On Friday I came across a perfect example of a classic translation challenge in Japanese fiction. It all started when an editor reviewing a TV episode showed me some onscreen Japanese text that said “gogogogo.”

Now, anyone who spends time watching or reading Japanese media is pretty used to seeing sound effects scrawled everywhere, like the old Adam West Batman where all the fight scenes were punctuated with word bubbles exclaiming “Bam!” and “Pow!” The Japanese language loves onomatopoeia, the sound-words that we English speakers usually associate only with comic books and children’s songs (“Here an oink, there an oink, everywhere an oink oink”). Though English is pretty stingy with its sound-words, Japanese and some other languages use them in a much wider variety of contexts and have a much richer trove of them. In Japanese, they don’t stay confined to comics and songs; they permeate every area of conversation and life. A non-native speaker of Japanese who never gets the hang of using them in speech just never sounds quite right. I know that as an American, when I use onomatopoeia it can sometimes become the first moment of real connection between me and whoever I’m speaking to, even if I’ve spoken to them many times before. A former coworker and I once bonded when she was handing out crunchy snacks and I told her I liked her choice because I think paki-paki snacks are better than bari-bari snacks–in other words, I like a more understated style of “crunchiness.” All of a sudden the two of us, who honestly didn’t get along that well normally, were launching into an animated conversation about crunchiness values, and for those few minutes getting along beautifully. It wasn’t because the eternal chips vs. pretzels debate was really that important to us; it wasn’t because I’d said anything particularly clever (paki-paki usually doesn’t even describe food). I think it was because for that brief span of time we just sounded right to each other. These sound words are one component of “naturalness” in Japanese.

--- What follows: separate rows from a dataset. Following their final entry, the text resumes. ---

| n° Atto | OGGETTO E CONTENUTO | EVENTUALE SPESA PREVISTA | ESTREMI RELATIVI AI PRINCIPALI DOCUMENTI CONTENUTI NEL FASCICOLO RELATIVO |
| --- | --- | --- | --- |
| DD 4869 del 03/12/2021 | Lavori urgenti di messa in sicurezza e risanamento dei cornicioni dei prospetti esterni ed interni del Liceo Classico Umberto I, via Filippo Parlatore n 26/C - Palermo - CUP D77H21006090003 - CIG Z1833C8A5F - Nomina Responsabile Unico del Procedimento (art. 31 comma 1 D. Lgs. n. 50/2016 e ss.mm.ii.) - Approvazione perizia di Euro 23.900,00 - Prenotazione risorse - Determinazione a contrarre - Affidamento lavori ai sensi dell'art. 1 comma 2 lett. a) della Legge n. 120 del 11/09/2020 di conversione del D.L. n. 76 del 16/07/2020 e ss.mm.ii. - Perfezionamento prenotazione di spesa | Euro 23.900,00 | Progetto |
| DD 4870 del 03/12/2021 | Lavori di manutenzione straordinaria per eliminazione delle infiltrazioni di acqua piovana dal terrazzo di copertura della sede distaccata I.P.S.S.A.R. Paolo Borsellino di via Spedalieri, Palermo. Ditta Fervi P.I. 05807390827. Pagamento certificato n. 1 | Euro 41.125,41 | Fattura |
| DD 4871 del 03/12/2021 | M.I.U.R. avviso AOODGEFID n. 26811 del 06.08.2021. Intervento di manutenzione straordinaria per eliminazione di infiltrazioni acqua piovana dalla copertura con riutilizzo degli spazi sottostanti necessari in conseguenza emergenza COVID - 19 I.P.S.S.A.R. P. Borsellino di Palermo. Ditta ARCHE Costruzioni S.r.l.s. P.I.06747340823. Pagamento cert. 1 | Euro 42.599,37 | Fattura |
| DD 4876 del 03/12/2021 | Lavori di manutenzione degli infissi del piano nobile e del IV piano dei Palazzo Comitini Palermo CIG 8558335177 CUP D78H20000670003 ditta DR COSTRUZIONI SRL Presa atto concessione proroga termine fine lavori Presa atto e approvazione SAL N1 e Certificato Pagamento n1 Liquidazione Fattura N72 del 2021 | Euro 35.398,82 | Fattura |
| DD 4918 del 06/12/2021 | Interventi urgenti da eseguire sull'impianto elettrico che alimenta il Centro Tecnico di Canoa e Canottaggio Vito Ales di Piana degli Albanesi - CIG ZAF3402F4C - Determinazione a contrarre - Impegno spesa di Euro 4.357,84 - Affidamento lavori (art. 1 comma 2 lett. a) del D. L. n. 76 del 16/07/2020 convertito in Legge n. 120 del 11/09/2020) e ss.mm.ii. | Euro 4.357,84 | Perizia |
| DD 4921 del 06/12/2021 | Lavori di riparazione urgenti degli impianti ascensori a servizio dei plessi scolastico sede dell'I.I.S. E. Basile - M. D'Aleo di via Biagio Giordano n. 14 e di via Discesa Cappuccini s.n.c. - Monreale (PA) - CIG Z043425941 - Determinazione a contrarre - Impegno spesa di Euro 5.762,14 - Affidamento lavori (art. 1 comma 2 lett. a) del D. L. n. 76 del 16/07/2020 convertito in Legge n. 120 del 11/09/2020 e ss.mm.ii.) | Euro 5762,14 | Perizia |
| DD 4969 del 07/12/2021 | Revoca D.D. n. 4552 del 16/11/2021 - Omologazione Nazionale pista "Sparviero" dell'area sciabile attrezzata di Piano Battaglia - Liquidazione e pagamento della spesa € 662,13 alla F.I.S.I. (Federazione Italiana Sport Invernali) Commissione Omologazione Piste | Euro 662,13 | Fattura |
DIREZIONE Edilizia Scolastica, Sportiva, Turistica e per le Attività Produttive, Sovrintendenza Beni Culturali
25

In fact, sound-words feel so natural that Japanese a whole category of them called gitaigo (擬態語), which are mimetic words–sound-words for things that don’t make sounds. For example, when you stare at someone, your eyes go jiro-jiro. When you tear up, your eyes go uru-uru. This isn’t the “wham, bam, pow” or even the “pitter-patter” you find in English. Not only is no sound being made, but no sound is really physically plausible. But we can still use these mimetic onomatopoeia to talk about emotions or states of being, and they’re every bit as much a part of everyday life. In Japanese, everybody knows exactly what silence sounds like, because the sound of silence is “shiiiin.”

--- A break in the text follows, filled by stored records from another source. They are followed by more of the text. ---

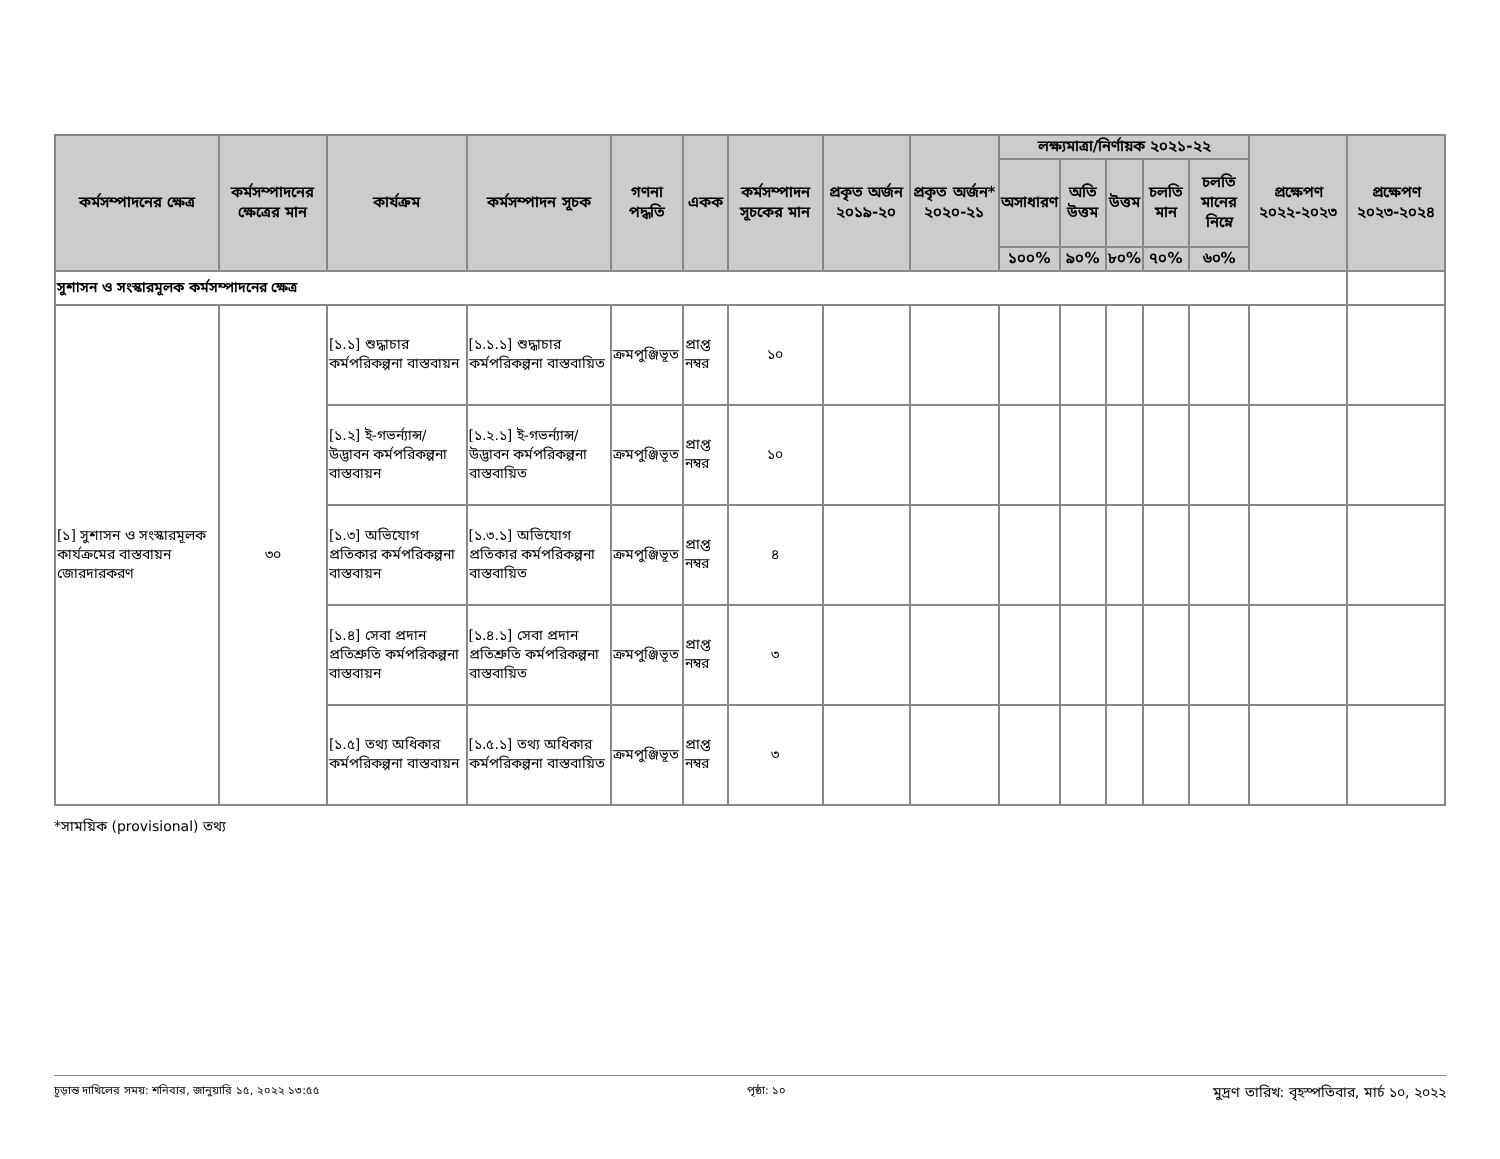| কর্মসম্পাদনের ক্ষেত্র | কর্মসম্পাদনের ক্ষেত্রের মান | কার্যক্রম | কর্মসম্পাদন সূচক | গণনা পদ্ধতি | একক | কর্মসম্পাদন সূচকের মান | প্রকৃত অর্জন ২০১৯-২০ | প্রকৃত অর্জন* ২০২০-২১ | লক্ষ্যমাত্রা/নির্ণায়ক ২০২১-২২ | | | | | প্রক্ষেপণ ২০২২-২০২৩ | প্রক্ষেপণ ২০২৩-২০২৪ |
| --- | --- | --- | --- | --- | --- | --- | --- | --- | --- | --- | --- | --- | --- | --- | --- |
| | | | | | | | | | অসাধারণ | অতি উত্তম | উত্তম | চলতি মান | চলতি মানের নিম্নে | | |
| | | | | | | | | | ১০০% | ৯০% | ৮০% | ৭০% | ৬০% | | |
| সুশাসন ও সংস্কারমূলক কর্মসম্পাদনের ক্ষেত্র | | | | | | | | | | | | | | | |
| [১] সুশাসন ও সংস্কারমূলক কার্যক্রমের বাস্তবায়ন জোরদারকরণ | ৩০ | [১.১] শুদ্ধাচার কর্মপরিকল্পনা বাস্তবায়ন | [১.১.১] শুদ্ধাচার কর্মপরিকল্পনা বাস্তবায়িত | ক্রমপুঞ্জিভূত | প্রাপ্ত নম্বর | ১০ | | | | | | | | | |
| | | [১.২] ই-গভর্ন্যান্স/ উদ্ভাবন কর্মপরিকল্পনা বাস্তবায়ন | [১.২.১] ই-গভর্ন্যান্স/ উদ্ভাবন কর্মপরিকল্পনা বাস্তবায়িত | ক্রমপুঞ্জিভূত | প্রাপ্ত নম্বর | ১০ | | | | | | | | | |
| | | [১.৩] অভিযোগ প্রতিকার কর্মপরিকল্পনা বাস্তবায়ন | [১.৩.১] অভিযোগ প্রতিকার কর্মপরিকল্পনা বাস্তবায়িত | ক্রমপুঞ্জিভূত | প্রাপ্ত নম্বর | ৪ | | | | | | | | | |
| | | [১.৪] সেবা প্রদান প্রতিশ্রুতি কর্মপরিকল্পনা বাস্তবায়ন | [১.৪.১] সেবা প্রদান প্রতিশ্রুতি কর্মপরিকল্পনা বাস্তবায়িত | ক্রমপুঞ্জিভূত | প্রাপ্ত নম্বর | ৩ | | | | | | | | | |
| | | [১.৫] তথ্য অধিকার কর্মপরিকল্পনা বাস্তবায়ন | [১.৫.১] তথ্য অধিকার কর্মপরিকল্পনা বাস্তবায়িত | ক্রমপুঞ্জিভূত | প্রাপ্ত নম্বর | ৩ | | | | | | | | | |
*সাময়িক (provisional) তথ্য
চূড়ান্ত দাখিলের সময়: শনিবার, জানুয়ারি ১৫, ২০২২ ১৩:৫৫ পৃষ্ঠা: ১০ মুদ্রণ তারিখ: বৃহস্পতিবার, মার্চ ১০, ২০২২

In translation, these sound-words often disappear. Instead of following Japanese conventions literally and saying “I feel so [invent a sound of anger to replace muka-muka with here],” I’ll use “I feel so pissed off!” in my translation of a story. But working in TV shows or comics, sometimes we’re confronted with sound-words plastered all over the screen or page, staring at the viewer and demanding to be translated by the force of their presence. So every few days I find myself being shown a screenshot of a grinning boy with the word niko-niko over his head, and saying, “Oh, that’s the sound of him smiling. How about we caption it as ‘grin’?”

Which brings us back to the beginning of this post and Friday’s “classic translation challenge”: what is this gogogogo the editor showed me? Well, it’s one of my favorites when I don’t have to translate it, and one of my least favorites on days like Friday… it’s the sound of impending doom. (Unless the doom is already here, in which case it’s the sound of a very ominous situation indeed.)

As my dear friend Ada Palmer and I once discussed, this is no problem in a comedy. In a comedy, we can simply scrawl “DOOM!” across the top of the frame in dramatic ALL CAPS and be done with it, and it’s perfect. But in a serious show, unfortunately, that doesn’t work. It’s one of those translation situations where you have to climb the same mountain all over again every time, because every time the task is impossible and every time it refuses to submit to the same “solution” you came up with last time.

In this particular case, the editor showed me the translator’s solution and asked me what I thought. I said it worked for me unless anyone else could come up with something that sounded more like doom.